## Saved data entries
Segment Open

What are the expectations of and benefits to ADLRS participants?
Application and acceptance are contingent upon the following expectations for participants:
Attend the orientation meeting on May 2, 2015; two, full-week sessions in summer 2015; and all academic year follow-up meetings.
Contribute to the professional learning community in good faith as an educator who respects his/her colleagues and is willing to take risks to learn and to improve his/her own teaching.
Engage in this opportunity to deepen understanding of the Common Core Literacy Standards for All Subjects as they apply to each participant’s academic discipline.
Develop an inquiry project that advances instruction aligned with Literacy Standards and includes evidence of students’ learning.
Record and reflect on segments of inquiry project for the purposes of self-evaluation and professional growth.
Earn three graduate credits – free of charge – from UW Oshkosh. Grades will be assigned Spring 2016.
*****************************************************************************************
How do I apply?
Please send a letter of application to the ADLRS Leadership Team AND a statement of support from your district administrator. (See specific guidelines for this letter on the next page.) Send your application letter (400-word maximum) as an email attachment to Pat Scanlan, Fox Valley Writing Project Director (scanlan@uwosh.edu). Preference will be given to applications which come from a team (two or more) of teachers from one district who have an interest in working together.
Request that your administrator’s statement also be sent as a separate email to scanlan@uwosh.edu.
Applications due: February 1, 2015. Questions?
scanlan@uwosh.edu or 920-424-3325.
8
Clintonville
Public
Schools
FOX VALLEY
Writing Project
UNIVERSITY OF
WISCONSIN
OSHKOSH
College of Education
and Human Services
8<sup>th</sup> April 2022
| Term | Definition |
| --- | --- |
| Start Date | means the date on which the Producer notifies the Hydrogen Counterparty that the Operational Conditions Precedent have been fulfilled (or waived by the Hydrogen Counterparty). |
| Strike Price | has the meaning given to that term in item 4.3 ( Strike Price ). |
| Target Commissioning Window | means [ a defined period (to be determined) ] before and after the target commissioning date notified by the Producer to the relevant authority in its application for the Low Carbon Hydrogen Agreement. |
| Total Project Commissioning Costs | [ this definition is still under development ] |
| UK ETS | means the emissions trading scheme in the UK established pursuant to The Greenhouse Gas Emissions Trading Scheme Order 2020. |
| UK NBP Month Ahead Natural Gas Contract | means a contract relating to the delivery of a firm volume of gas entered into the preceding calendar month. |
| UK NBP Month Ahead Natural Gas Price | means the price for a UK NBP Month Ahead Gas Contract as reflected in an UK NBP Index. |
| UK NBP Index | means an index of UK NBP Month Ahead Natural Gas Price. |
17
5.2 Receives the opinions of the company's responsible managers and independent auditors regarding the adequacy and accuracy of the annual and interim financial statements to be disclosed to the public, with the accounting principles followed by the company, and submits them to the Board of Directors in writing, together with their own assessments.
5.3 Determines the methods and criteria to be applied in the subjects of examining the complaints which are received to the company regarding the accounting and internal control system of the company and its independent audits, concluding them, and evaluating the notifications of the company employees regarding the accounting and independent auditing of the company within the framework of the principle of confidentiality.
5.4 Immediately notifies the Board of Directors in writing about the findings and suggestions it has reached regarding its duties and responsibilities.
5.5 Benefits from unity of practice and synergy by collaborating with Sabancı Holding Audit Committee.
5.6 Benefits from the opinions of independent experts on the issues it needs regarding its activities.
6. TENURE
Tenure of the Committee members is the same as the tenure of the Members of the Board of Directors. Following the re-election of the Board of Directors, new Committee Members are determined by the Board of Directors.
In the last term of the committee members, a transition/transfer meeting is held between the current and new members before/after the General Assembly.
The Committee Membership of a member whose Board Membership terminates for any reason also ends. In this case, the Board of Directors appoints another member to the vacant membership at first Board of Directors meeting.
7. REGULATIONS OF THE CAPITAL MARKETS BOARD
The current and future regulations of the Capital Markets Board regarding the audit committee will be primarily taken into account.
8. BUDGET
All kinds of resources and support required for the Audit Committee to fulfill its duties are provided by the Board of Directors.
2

Segment Closed

## EXERCISE DESCRIPTION
Within the data above, the lines from the one with "5.2 Receives the" to the one with "In the last" must be repeated exactly; no other line belongs in the answer.

## WRITTEN SOLUTION
5.2 Receives the opinions of the company's responsible managers and independent auditors regarding the adequacy and accuracy of the annual and interim financial statements to be disclosed to the public, with the accounting principles followed by the company, and submits them to the Board of Directors in writing, together with their own assessments.
5.3 Determines the methods and criteria to be applied in the subjects of examining the complaints which are received to the company regarding the accounting and internal control system of the company and its independent audits, concluding them, and evaluating the notifications of the company employees regarding the accounting and independent auditing of the company within the framework of the principle of confidentiality.
5.4 Immediately notifies the Board of Directors in writing about the findings and suggestions it has reached regarding its duties and responsibilities.
5.5 Benefits from unity of practice and synergy by collaborating with Sabancı Holding Audit Committee.
5.6 Benefits from the opinions of independent experts on the issues it needs regarding its activities.
6. TENURE
Tenure of the Committee members is the same as the tenure of the Members of the Board of Directors. Following the re-election of the Board of Directors, new Committee Members are determined by the Board of Directors.
In the last term of the committee members, a transition/transfer meeting is held between the current and new members before/after the General Assembly.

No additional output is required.